● Assignment:
Find every line with the string "lines" in the material below and copy it.

##### Source data

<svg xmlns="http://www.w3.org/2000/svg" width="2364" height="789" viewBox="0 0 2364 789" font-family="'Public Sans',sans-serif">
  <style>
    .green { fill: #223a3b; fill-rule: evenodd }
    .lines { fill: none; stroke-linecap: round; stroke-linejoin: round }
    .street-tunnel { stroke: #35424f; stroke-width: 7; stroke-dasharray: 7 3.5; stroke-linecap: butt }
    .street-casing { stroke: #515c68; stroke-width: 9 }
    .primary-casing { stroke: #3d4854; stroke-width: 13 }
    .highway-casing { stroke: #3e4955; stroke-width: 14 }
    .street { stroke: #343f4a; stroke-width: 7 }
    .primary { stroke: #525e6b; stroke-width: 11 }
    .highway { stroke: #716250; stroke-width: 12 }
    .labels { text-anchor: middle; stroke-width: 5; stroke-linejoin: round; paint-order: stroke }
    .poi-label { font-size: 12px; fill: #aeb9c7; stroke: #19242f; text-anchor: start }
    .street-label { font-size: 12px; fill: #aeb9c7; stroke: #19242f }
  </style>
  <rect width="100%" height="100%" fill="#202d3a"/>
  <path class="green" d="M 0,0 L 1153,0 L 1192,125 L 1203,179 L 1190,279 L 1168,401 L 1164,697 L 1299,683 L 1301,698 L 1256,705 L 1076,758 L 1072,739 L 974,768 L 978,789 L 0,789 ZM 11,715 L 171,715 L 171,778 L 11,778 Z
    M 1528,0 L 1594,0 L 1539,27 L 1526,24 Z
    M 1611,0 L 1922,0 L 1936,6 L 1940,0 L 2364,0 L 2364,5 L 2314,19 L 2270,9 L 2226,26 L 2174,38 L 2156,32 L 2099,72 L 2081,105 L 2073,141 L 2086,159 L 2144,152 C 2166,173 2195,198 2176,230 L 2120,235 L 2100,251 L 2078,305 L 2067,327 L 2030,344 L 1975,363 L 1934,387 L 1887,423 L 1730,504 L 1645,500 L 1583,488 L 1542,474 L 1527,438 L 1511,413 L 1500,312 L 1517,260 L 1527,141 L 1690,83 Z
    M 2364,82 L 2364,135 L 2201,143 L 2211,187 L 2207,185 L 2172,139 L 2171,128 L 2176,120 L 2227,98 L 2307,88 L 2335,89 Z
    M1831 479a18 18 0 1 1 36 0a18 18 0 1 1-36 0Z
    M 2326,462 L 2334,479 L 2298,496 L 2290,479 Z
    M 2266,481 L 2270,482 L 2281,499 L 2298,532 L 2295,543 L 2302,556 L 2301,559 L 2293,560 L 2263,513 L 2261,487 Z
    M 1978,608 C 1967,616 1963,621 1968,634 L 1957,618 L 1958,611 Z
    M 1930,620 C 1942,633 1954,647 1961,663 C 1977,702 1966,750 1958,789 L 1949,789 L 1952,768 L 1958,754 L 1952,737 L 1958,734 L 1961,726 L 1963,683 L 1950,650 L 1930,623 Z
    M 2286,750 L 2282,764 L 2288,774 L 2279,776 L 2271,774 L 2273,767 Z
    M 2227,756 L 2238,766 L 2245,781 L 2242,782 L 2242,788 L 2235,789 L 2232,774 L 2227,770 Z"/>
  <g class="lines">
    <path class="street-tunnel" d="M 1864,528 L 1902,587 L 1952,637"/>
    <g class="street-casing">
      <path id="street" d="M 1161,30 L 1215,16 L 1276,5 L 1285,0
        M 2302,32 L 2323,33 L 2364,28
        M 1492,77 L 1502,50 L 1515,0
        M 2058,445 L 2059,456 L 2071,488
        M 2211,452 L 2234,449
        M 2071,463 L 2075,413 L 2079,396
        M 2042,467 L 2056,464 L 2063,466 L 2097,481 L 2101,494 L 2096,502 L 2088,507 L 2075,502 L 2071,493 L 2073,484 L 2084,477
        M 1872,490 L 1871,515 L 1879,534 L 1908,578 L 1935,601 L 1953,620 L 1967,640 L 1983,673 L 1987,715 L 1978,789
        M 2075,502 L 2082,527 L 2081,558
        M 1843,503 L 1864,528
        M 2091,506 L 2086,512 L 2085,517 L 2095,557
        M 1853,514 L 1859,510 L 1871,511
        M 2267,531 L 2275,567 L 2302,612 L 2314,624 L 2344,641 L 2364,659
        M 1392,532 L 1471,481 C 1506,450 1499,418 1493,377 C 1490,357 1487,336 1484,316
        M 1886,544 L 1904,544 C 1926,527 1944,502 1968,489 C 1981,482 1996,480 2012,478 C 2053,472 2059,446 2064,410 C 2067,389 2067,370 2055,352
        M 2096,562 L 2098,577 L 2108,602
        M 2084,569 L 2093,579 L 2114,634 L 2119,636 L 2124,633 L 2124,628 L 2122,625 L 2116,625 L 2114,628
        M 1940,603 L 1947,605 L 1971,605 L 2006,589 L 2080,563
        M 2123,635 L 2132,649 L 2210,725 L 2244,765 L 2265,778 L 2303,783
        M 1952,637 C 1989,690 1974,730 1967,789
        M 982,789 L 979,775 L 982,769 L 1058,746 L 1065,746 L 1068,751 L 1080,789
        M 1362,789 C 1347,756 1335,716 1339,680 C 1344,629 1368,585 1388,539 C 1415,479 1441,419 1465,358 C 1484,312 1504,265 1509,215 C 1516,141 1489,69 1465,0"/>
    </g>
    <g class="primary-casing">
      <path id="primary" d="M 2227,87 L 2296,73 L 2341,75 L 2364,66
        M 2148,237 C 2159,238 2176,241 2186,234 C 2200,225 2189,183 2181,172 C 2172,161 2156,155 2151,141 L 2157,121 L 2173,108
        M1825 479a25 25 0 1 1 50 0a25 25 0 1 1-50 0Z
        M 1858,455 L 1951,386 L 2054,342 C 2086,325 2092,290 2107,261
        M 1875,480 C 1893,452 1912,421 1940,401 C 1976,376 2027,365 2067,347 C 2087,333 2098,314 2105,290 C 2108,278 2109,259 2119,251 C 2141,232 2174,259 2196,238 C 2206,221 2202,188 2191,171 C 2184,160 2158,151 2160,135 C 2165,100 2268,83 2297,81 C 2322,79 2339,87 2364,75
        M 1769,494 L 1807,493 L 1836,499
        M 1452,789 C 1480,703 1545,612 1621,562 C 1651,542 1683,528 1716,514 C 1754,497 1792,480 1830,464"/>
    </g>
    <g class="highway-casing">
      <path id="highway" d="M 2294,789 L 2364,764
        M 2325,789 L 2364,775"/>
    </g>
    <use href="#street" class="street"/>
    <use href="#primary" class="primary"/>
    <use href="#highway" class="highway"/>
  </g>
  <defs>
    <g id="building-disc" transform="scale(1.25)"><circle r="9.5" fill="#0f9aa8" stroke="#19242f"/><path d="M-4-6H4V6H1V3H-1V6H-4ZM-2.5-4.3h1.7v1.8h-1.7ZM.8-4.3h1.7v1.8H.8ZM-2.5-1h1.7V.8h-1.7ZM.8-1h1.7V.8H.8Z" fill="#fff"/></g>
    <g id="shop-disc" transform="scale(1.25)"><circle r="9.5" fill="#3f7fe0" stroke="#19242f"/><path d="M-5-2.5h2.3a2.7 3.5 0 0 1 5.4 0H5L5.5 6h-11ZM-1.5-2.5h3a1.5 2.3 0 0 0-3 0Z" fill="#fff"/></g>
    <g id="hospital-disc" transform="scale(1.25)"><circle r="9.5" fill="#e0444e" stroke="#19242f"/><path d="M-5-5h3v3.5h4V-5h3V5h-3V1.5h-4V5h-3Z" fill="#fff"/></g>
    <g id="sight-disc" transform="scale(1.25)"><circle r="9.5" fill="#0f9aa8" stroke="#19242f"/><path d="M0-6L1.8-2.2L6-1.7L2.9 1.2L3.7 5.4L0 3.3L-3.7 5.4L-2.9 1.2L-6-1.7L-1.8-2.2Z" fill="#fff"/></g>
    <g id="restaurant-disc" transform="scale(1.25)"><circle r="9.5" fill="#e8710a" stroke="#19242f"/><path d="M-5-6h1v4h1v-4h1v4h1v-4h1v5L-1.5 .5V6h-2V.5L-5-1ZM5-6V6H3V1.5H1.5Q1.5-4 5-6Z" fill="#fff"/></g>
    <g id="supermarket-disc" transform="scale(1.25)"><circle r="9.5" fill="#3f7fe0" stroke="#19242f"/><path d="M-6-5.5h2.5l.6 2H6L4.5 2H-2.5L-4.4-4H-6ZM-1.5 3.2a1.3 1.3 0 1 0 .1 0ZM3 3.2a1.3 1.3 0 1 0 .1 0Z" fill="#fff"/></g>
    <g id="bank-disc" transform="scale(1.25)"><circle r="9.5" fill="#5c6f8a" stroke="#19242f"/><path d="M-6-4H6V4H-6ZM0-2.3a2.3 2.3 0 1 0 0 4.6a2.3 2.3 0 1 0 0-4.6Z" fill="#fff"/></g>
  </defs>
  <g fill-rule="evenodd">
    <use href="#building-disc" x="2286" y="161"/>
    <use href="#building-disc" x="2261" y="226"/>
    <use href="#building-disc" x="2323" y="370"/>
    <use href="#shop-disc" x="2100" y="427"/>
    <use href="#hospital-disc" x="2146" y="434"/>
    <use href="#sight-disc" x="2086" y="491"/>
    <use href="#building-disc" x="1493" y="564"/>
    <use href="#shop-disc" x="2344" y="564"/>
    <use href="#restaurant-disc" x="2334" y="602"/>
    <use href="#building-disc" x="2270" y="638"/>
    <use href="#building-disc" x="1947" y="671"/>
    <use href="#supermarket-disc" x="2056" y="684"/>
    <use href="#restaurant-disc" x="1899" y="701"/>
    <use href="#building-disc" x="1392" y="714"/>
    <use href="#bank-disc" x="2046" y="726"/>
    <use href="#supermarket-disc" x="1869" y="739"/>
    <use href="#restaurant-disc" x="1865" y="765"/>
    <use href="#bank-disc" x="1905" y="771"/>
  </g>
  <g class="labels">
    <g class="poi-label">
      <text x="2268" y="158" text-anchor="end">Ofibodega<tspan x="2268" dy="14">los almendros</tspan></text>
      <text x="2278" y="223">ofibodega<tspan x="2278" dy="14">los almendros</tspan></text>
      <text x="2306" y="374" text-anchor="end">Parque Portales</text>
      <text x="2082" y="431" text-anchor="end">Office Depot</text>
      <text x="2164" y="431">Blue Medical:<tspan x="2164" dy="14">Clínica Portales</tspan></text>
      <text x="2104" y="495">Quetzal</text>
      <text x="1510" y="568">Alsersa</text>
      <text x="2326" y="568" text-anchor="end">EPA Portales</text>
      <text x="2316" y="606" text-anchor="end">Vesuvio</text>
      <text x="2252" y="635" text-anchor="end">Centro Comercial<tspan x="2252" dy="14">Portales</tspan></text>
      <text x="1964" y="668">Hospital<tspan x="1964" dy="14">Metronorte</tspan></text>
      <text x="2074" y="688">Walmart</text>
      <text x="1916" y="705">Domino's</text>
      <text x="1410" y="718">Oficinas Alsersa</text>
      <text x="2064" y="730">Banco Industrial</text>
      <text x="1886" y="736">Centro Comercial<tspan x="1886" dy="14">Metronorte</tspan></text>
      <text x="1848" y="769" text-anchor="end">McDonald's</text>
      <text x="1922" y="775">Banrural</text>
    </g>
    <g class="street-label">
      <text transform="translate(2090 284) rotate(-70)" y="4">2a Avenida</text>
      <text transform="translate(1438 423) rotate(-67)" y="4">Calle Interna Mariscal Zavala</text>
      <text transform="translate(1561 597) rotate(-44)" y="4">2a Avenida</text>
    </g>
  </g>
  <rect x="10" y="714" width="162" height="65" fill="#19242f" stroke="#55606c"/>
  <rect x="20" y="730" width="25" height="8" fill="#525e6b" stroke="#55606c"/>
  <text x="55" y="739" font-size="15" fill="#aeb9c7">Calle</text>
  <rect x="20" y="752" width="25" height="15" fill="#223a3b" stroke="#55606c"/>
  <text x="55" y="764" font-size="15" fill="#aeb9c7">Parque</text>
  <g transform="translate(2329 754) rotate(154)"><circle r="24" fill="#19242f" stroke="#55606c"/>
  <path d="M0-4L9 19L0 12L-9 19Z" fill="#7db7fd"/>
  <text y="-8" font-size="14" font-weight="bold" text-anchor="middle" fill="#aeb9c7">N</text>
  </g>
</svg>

##########

● Response to the exercise:
    .lines { fill: none; stroke-linecap: round; stroke-linejoin: round }
  <g class="lines">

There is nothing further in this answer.